Data excerpts:
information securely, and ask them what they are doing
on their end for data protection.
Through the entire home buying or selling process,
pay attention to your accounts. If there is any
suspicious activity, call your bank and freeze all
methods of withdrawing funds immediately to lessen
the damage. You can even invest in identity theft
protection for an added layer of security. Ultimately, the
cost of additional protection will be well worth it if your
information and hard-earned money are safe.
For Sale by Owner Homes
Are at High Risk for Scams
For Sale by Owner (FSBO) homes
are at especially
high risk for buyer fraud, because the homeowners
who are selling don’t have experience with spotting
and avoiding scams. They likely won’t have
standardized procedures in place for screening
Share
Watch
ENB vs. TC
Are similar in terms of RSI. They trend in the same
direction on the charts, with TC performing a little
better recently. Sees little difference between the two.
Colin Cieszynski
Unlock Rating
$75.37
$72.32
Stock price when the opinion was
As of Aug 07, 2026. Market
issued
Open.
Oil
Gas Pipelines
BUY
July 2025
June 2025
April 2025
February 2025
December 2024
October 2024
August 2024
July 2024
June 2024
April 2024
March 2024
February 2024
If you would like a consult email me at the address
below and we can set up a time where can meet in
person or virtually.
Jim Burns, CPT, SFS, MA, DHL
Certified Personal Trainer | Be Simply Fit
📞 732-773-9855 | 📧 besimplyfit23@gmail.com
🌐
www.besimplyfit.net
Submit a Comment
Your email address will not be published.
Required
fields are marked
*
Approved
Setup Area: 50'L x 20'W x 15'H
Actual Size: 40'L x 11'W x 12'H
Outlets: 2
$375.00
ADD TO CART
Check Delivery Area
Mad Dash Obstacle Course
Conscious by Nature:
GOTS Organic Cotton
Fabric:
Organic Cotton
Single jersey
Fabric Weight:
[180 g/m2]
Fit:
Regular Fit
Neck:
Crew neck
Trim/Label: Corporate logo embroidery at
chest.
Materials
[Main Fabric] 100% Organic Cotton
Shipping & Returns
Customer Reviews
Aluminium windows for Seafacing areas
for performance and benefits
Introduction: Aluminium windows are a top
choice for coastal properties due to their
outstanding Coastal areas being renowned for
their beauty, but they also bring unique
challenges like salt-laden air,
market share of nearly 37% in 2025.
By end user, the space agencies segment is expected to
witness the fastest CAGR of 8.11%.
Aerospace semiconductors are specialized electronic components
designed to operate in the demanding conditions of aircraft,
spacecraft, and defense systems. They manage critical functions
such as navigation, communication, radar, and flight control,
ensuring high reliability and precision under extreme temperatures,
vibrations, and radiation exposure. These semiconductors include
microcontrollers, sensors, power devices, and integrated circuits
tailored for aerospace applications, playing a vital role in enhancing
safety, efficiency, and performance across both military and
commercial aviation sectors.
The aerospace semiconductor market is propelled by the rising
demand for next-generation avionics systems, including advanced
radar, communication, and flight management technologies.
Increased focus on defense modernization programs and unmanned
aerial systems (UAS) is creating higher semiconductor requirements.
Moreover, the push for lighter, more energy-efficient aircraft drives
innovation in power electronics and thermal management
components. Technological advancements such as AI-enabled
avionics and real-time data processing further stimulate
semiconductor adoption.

(Required work) When a line of the data holds the string "radar", pick it out and copy it.

(Response to the task)
such as navigation, communication, radar, and flight control,
radar, communication, and flight management technologies.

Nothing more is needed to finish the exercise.